The government has given itself some relief from the hike included in the budget by decreasing the tariff for government, semi-government offices and hospitals by 17 percent. This would be acceptable under normal circumstances, but a closer reading of the reductions granted by the government to its own departments reveals that even official guesthouses and armed forces messes have a reduced rate now compared to the budget, which goes against the state’s promise of suffering through the hardships together. Are official guesthouses somehow more important than industries that export goods such as textiles and sporting commodities?

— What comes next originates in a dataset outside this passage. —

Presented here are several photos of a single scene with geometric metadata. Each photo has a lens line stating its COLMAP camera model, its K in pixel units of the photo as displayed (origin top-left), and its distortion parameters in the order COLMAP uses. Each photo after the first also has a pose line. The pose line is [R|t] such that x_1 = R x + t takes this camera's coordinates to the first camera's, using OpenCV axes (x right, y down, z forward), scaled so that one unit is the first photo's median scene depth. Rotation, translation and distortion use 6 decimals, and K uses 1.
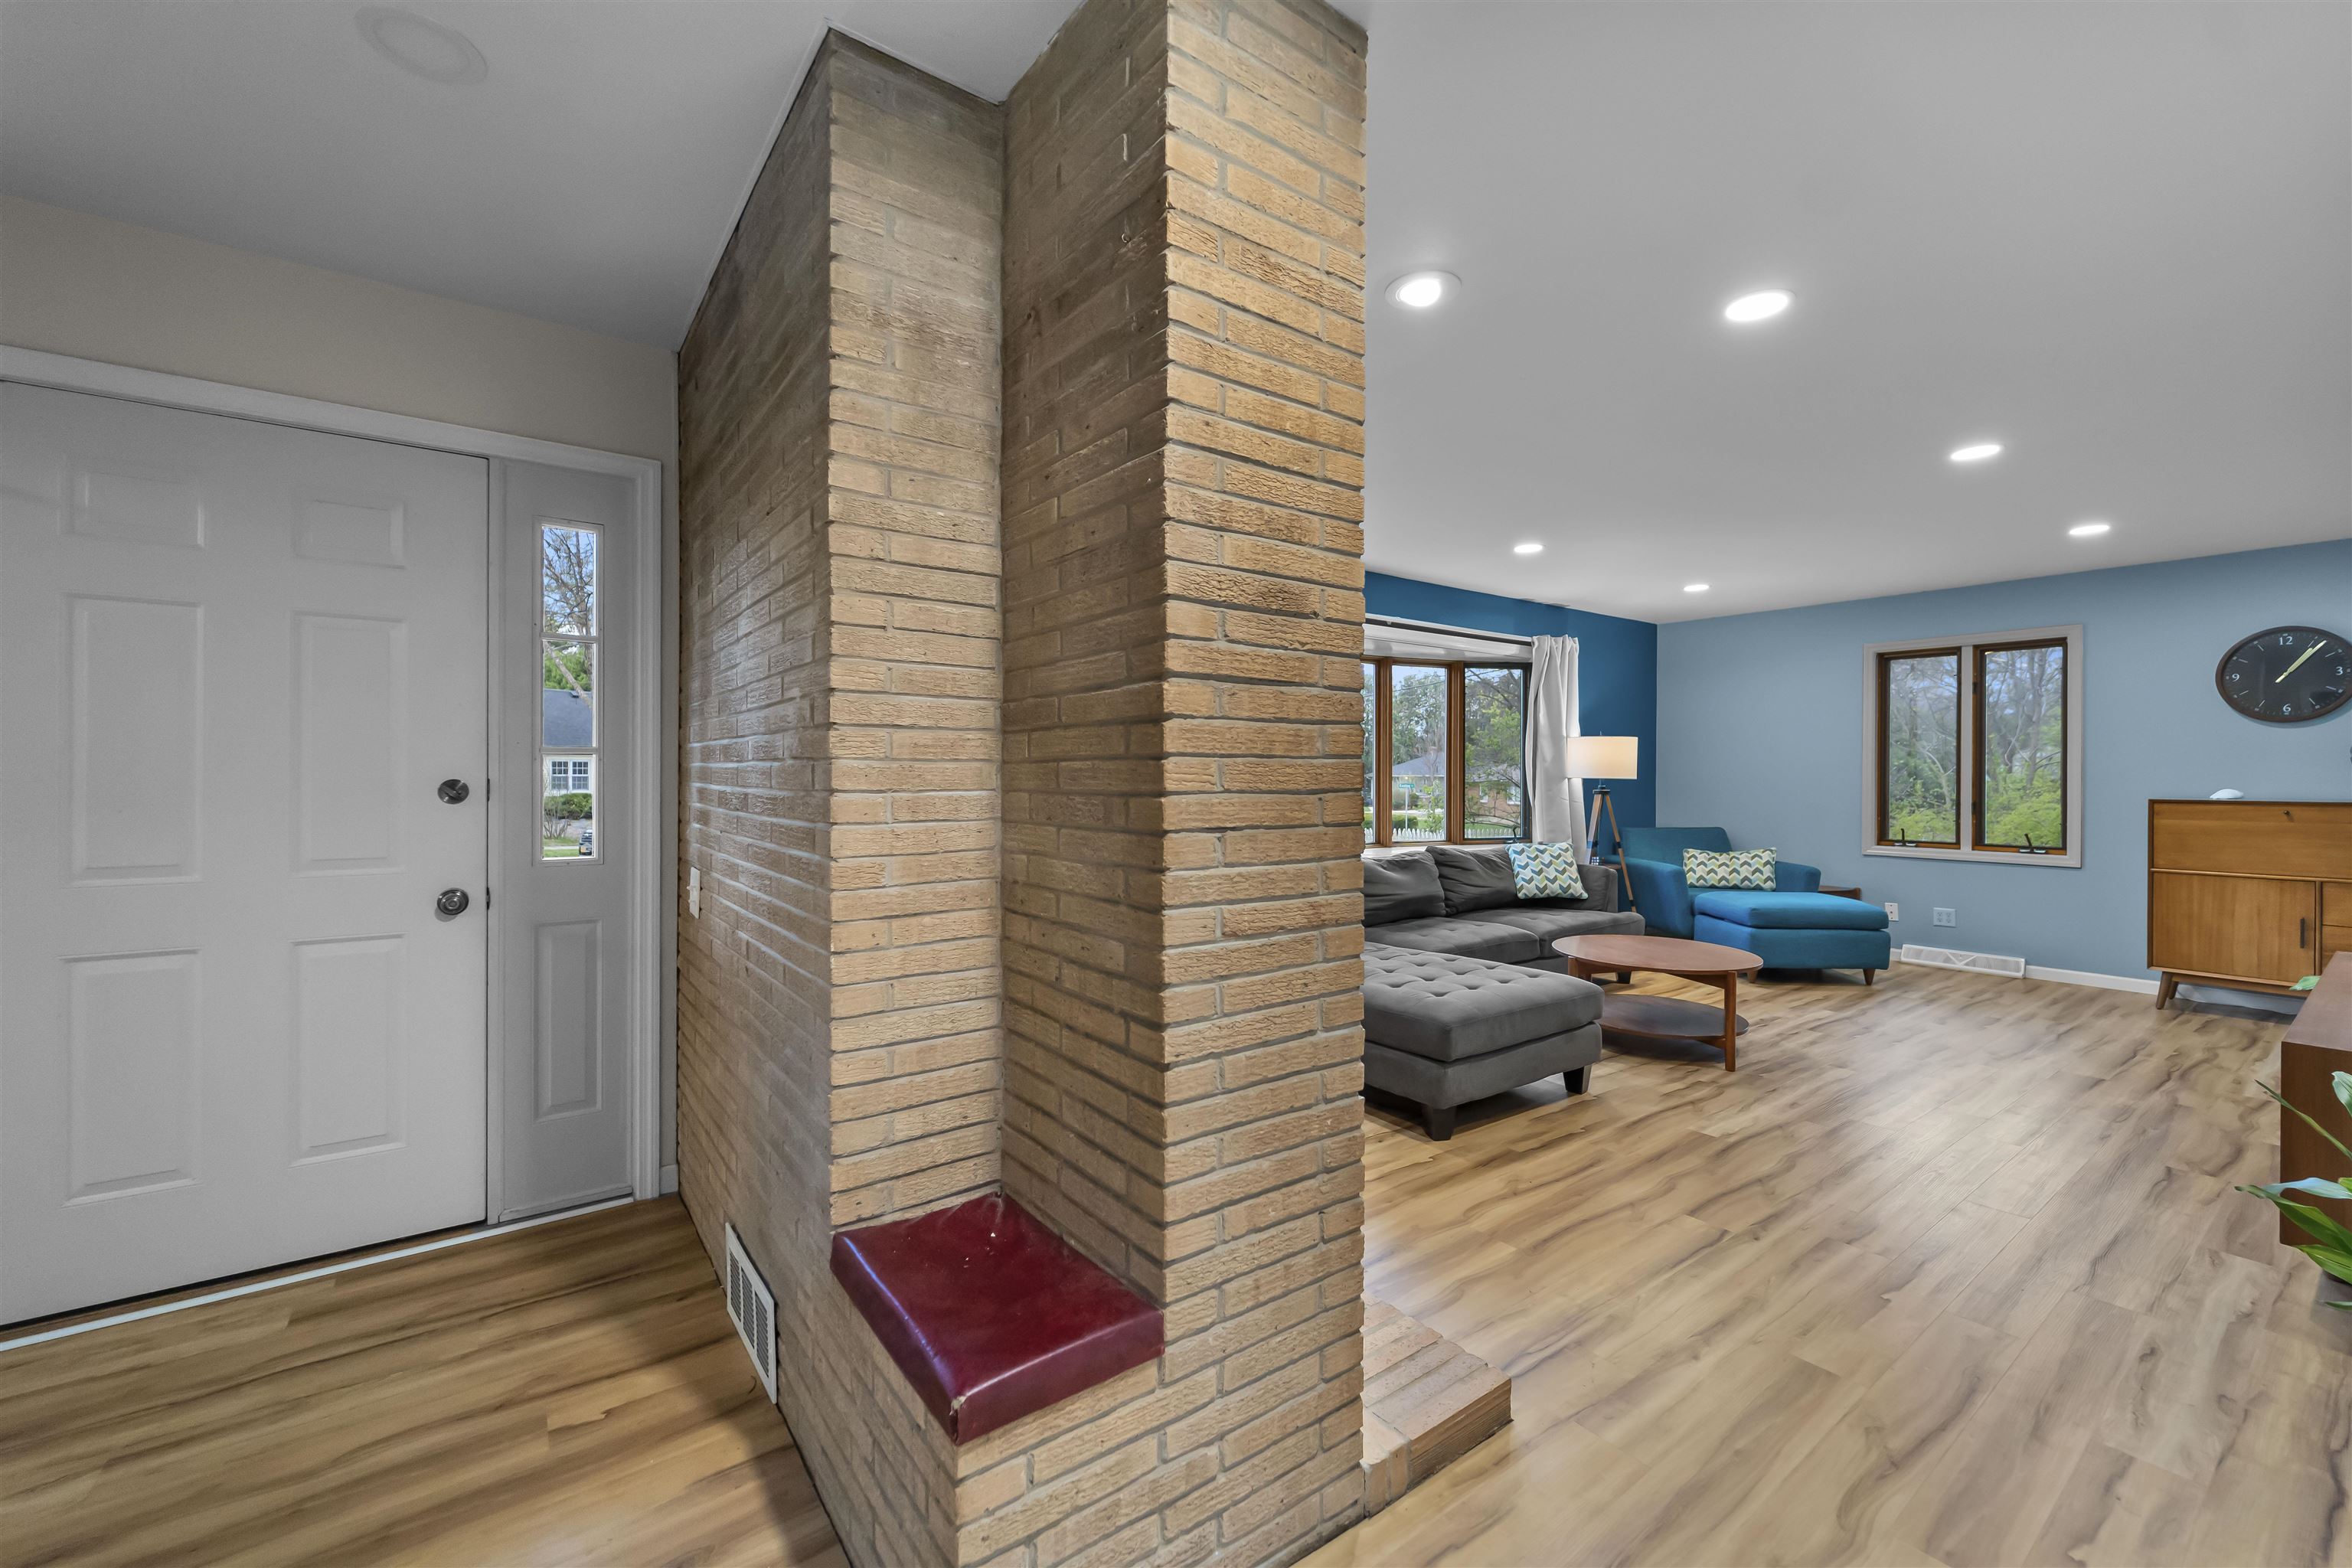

How will the economy stabilise if the industries that stand to help it grow the most are made uncompetitive in the international markets through more increased costs? Instead of looking to control the rapid inflation of goods and services in the country, the government is currently only making things much worse for both industries and the average consumer; the decision to not increase prices for domestic users of gas is of no use, because all goods produced in the country are likely to see a price increase as a result of a rising cost of production regardless. The government’s claims of looking to spare the public from the worst aspects of the economic crisis are meaningless; the reality is that the state is hoping that the indirect increases will go unnoticed.

The Petroleum Division claims that this increase in gas charges was supposed to take place when prices rose in June, however, this was not done so due to some issues in communication. If we take this claim at face value, the incompetence of the Petroleum Division is clear for all to see. However, while incompetence is indeed rampant in many government departments, the 40-day delay in this case is indicative of an attempt to stagger unpopular decisions, so that they seem more palatable. Sadly, the increase is still hard to digest and the government needs to start answering some questions of exactly where it will draw the line on these unilateral price hikes.